▸ DATA BLOCK:
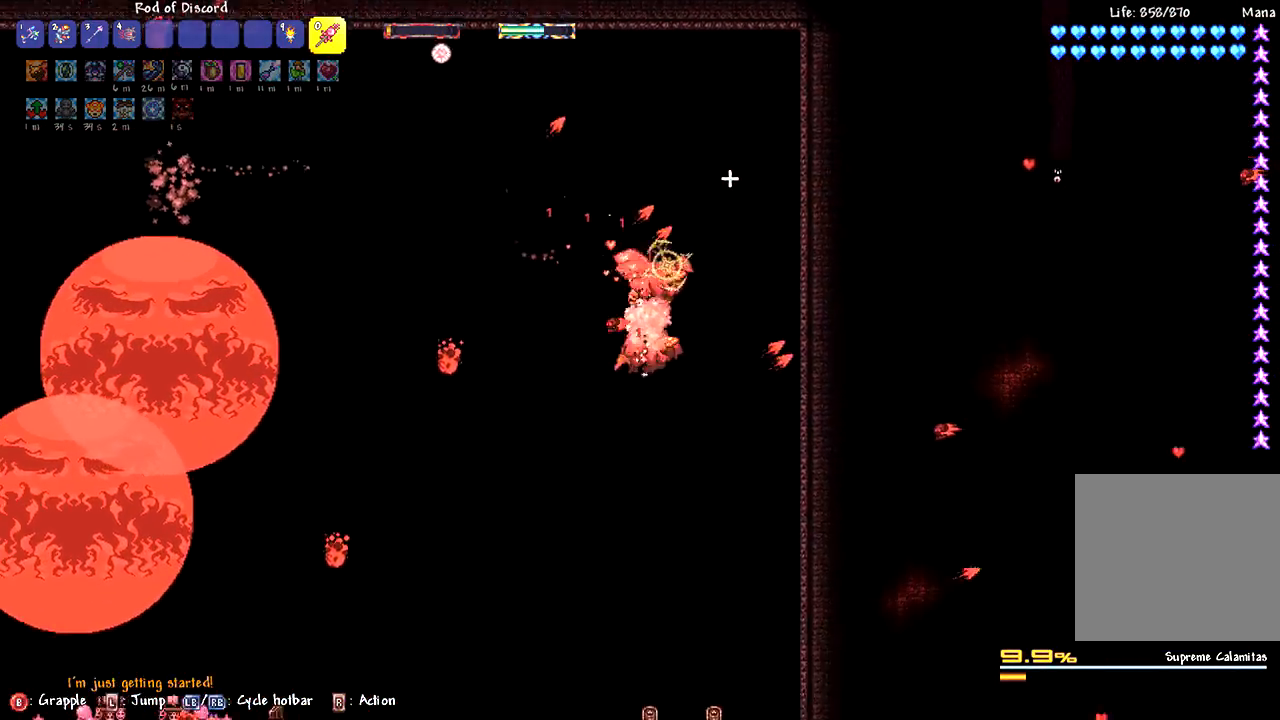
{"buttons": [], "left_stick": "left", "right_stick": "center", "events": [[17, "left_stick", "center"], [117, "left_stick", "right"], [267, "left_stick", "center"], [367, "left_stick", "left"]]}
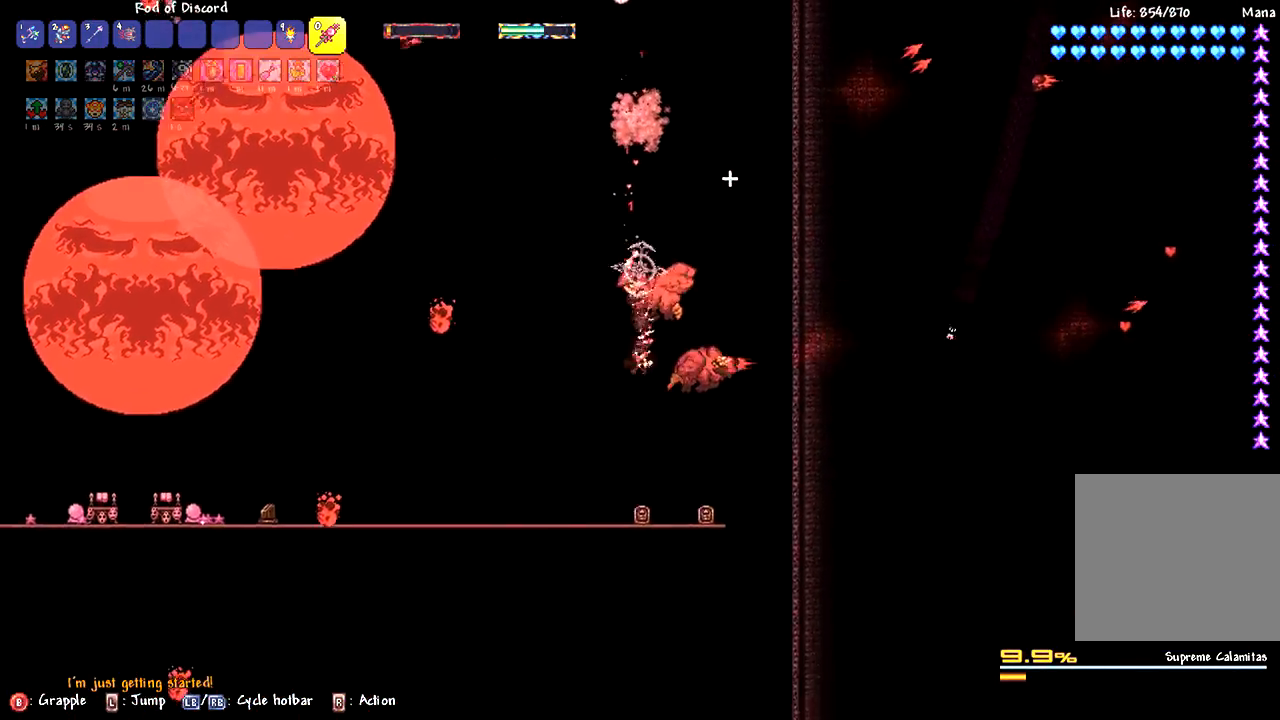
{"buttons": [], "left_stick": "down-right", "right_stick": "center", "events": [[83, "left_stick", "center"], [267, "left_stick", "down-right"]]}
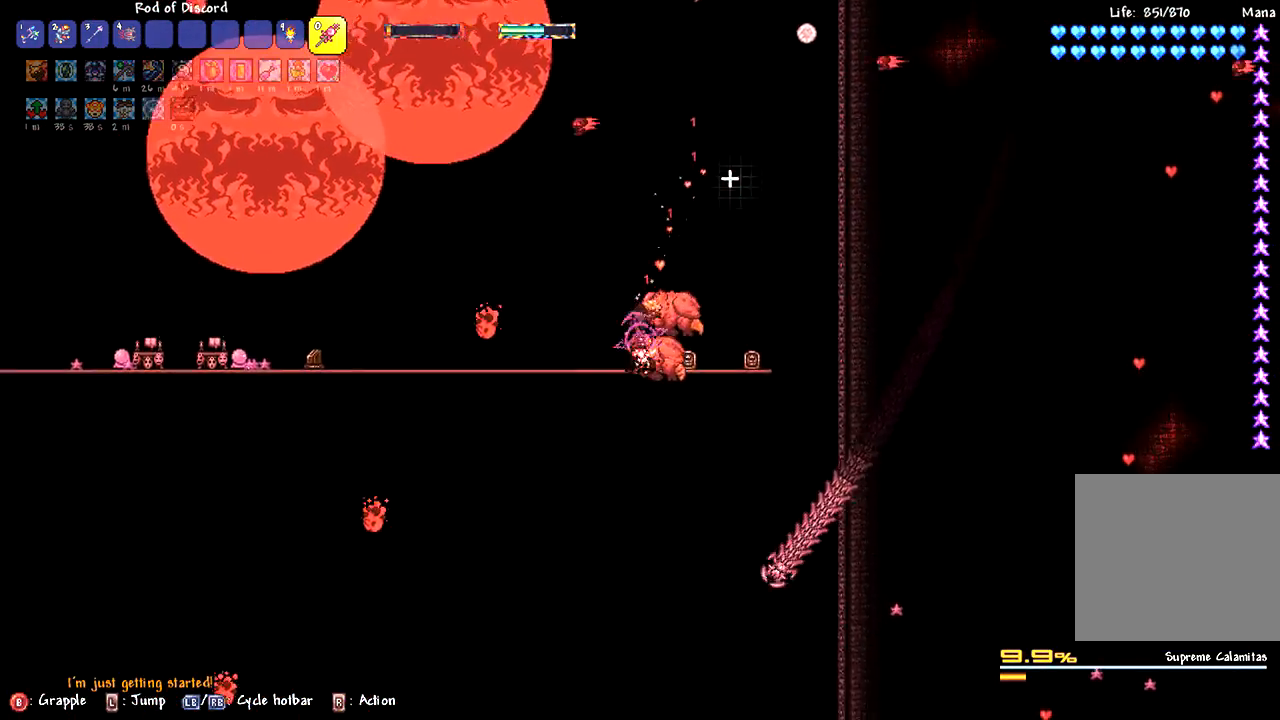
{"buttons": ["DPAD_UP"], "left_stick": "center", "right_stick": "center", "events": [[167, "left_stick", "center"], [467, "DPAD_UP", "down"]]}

▸ ACTIVITY:
For this exercise, transcribe the data above line by line, exactly, with pictures omitted.

▸ ANSWER FOR THIS EXERCISE:
{"buttons": [], "left_stick": "left", "right_stick": "center", "events": [[17, "left_stick", "center"], [117, "left_stick", "right"], [267, "left_stick", "center"], [367, "left_stick", "left"]]}
{"buttons": [], "left_stick": "down-right", "right_stick": "center", "events": [[83, "left_stick", "center"], [267, "left_stick", "down-right"]]}
{"buttons": ["DPAD_UP"], "left_stick": "center", "right_stick": "center", "events": [[167, "left_stick", "center"], [467, "DPAD_UP", "down"]]}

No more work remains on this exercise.